Two months later, Abiy accused the TPLF of attacking federal army camps and ordered troops into Tigray. Though he promised the conflict would be swift, fighting dragged on for nearly eight months, as did reports of brutal massacres and mass rape. In late June Ethiopia’s army largely withdrew from Tigray and pro-TPLF fighters returned to the regional capital Mekele. Tigrayan leaders now want forces from neighbouring Eritrea and Ethiopia’s Amhara region — who teamed up with the army — to leave the region too, and the country is bracing for a new offensive. Meanwhile world leaders warn a humanitarian catastrophe is already unfolding.
Abiy is married to Zinash Tayachew, whom he met in the military. The couple have three daughters and adopted a baby boy in August 2018. Deeply ambitious, Abiy has been accused of focusing his attention on beautifying the capital and mediating conflicts abroad rather than the situation at home. Critics also say he has embraced the same authoritarianism many hoped he would end, overseeing mass arrests and abuses by security forces. Gone are the heady days of “Abiymania” that followed his appointment in 2018.

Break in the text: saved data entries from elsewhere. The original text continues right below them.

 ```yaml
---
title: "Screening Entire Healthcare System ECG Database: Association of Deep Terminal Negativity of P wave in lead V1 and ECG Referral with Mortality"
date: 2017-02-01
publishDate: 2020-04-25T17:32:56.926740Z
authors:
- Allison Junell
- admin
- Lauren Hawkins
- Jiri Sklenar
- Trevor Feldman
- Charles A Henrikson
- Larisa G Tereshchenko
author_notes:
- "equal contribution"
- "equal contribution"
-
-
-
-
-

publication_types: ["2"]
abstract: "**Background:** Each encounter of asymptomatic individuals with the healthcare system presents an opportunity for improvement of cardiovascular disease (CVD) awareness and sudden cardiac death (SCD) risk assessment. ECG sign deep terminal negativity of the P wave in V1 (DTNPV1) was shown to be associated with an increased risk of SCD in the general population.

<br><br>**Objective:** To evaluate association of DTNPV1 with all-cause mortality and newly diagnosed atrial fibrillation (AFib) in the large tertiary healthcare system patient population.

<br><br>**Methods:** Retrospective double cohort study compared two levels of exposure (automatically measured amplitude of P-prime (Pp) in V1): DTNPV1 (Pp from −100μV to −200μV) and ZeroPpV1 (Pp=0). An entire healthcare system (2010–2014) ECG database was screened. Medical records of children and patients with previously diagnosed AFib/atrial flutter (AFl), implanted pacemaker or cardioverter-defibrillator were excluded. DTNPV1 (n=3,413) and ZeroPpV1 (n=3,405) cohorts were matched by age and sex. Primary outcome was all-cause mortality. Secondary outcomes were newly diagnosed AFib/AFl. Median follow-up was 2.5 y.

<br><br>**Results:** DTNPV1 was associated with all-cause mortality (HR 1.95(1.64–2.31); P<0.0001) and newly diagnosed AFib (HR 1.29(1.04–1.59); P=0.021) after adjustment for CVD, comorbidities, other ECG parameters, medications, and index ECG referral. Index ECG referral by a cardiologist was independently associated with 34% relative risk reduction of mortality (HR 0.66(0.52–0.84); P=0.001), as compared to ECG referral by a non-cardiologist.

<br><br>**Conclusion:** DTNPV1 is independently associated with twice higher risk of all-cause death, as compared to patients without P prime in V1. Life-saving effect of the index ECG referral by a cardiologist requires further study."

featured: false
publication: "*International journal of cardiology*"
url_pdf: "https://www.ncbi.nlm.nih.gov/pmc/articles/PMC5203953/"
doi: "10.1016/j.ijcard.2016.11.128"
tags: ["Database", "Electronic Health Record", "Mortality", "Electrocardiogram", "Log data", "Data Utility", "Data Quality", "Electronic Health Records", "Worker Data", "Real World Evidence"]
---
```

Now his opponents openly disrespect him. “I think he’s stuck somewhere,” Merera Gudina, an opposition leader from Oromia whose party boycotted the elections, told AFP. “He started to behave as a lost child at a crossroads. Such a child cannot go back because he doesn’t know from where he came, and he cannot proceed because he does not know where he’s going.” His supporters, though, remain true believers. Early on in the Tigray war, some officials even suggested that, given Abiy’s efforts to resolve the conflict, their boss might be deserving of “a second Nobel Prize”.